Cryptic TypeError: 'decimal.Decimal' object cannot be interpreted as an integer

I am struggling to understand why this function apparently fails in the Jupyter Notebook, but not in the IPython shell:
def present_value( r, n, fv = None, pmt = None ):
'''
Function to compute the Present Value based on interest rate and
a given future value.
Arguments accepted
------------------
* r = interest rate,
which should be given in its original percentage, eg.
5% instead of 0.05
* n = number of periods for which the cash flow,
either as annuity or single flow from one present value
* fv = future value in dollars,
if problem is annuity based, leave this empty
* pmt = each annuity payment in dollars,
if problem is single cash flow based, leave this empty
'''
original_args = [r, n, fv, pmt]
dec_args = [Decimal( arg ) if arg != None
else arg
for arg in original_args
]
if dec_args[3] == None:
return dec_args[2] / ( ( 1 + ( dec_args[0] / 100 ) )**dec_args[1] )
elif dec_args[2] == None:
# annuity_length = range( 1, dec_args[1] + 1 )
# Not allowed to add a Decimal object
# with an integer and to use it
# in the range() function,
# so we dereference the integer from original_args
annuity_length = range( 1, original_args[1] + 1 )

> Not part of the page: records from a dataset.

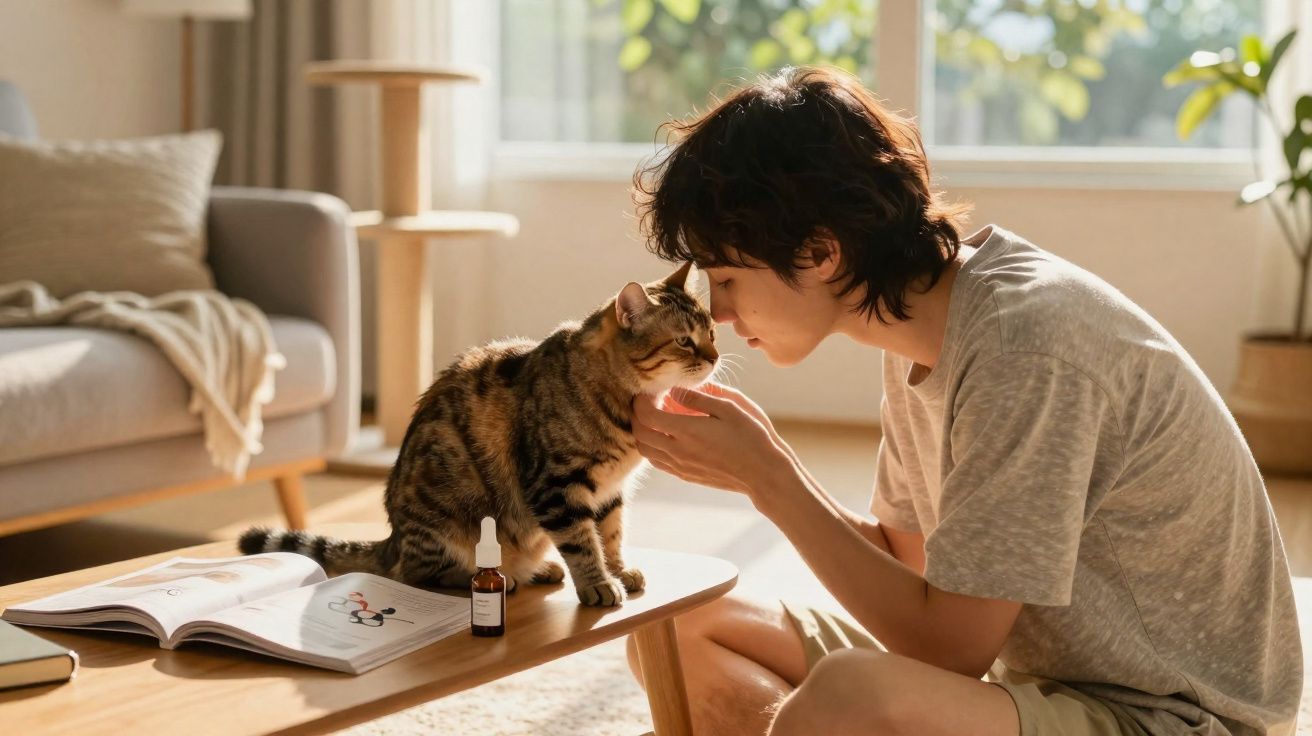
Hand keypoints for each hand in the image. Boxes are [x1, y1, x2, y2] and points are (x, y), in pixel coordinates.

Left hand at [632, 383, 793, 495]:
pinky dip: (652, 447)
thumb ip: (698, 398)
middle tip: (647, 401)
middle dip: (636, 415)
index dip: (641, 400)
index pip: (646, 415)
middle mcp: (678, 451)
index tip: (648, 390)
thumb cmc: (750, 437)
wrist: (762, 473)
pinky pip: (657, 462)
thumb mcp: (729, 407)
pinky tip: (666, 436)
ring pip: (645, 451)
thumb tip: (675, 390)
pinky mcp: (685, 476)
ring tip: (655, 418)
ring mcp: (680, 466)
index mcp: (687, 431)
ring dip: (642, 432)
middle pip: (639, 433)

# Apply discounting to each annuity payment made
# according to number of years left till end
all_compounded_pmt = [dec_args[3] * ( 1 / ( ( 1 + dec_args[0] / 100 ) ** time_left ) ) \
for time_left in annuity_length
]
return sum( all_compounded_pmt )
When I imported the module that this function resides in, named functions.py, using from functions import *, and then executed present_value(r=7, n=35, pmt = 11000), I got the error:
---------------------------------------------------------------------------
TypeError Traceback (most recent call last)
<ipython-input-93-c1cc587f7e27> in <module>()
----> 1 present_value(r=7, n=35, pmt = 11000)
/path_to_file/functions.py in present_value(r, n, fv, pmt)
73 if dec_args[3] == None:
74 return dec_args[2]/((1 + (dec_args[0]/100))**dec_args[1])
---> 75
76 elif dec_args[2] == None:
77 # annuity_length = range(1, dec_args[1]+1)
TypeError: 'decimal.Decimal' object cannot be interpreted as an integer
but in the IPython shell, evaluating this function it works perfectly fine:
In [42]: functions.present_value(r=7, n=35, pmt = 11000)
Out[42]: Decimal('142424.39530474029537')
Can anyone please help me with this really confusing and obscure issue?